## Problem
Repeat only part of the entries. Start at the line that has "necessary. | |" and keep going through the last line, exactly as given.

── Data to process

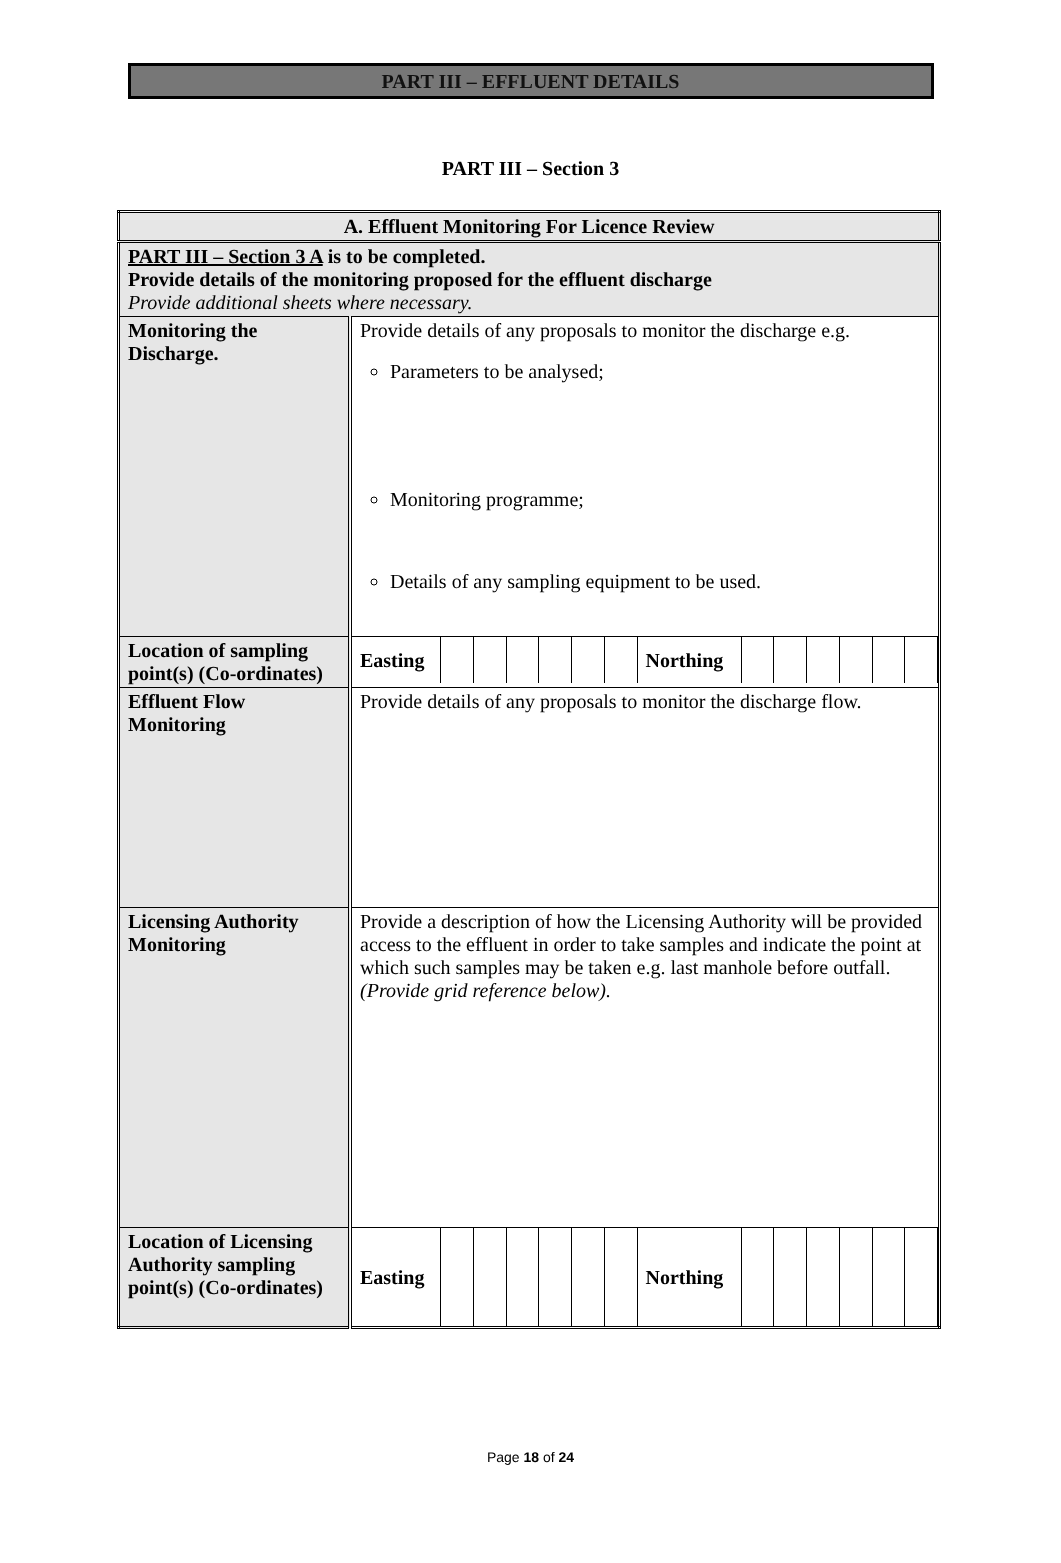PART III – EFFLUENT DETAILS
PART III – Section 3
| A. Effluent Monitoring For Licence Review | |
| PART III – Section 3 A is to be completed. Provide details of the monitoring proposed for the effluent discharge Provide additional sheets where necessary. | |
| Monitoring the Discharge. | Provide details of any proposals to monitor the discharge e.g. Parameters to be analysed; Monitoring programme; Details of any sampling equipment to be used. |
| Location of sampling point(s) (Co-ordinates) | / Easting / / / / / / / Northing / / / / / / / |
| Effluent Flow Monitoring | Provide details of any proposals to monitor the discharge flow. |
| Licensing Authority Monitoring | Provide a description of how the Licensing Authority will be provided access to the effluent in order to take samples and indicate the point at which such samples may be taken e.g. last manhole before outfall. (Provide grid reference below). |
| Location of Licensing Authority sampling point(s) (Co-ordinates) | / Easting / / / / / / / Northing / / / / / / / |
Page 18 of 24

────

## Response for this exercise
| PART III – Section 3 A is to be completed. Provide details of the monitoring proposed for the effluent discharge Provide additional sheets where necessary. | |
| Monitoring the Discharge. | Provide details of any proposals to monitor the discharge e.g. Parameters to be analysed; Monitoring programme; Details of any sampling equipment to be used. |
| Location of sampling point(s) (Co-ordinates) | / Easting / / / / / / / Northing / / / / / / / |
| Effluent Flow Monitoring | Provide details of any proposals to monitor the discharge flow. |
| Licensing Authority Monitoring | Provide a description of how the Licensing Authority will be provided access to the effluent in order to take samples and indicate the point at which such samples may be taken e.g. last manhole before outfall. (Provide grid reference below). |
| Location of Licensing Authority sampling point(s) (Co-ordinates) | / Easting / / / / / / / Northing / / / / / / / |
Page 18 of 24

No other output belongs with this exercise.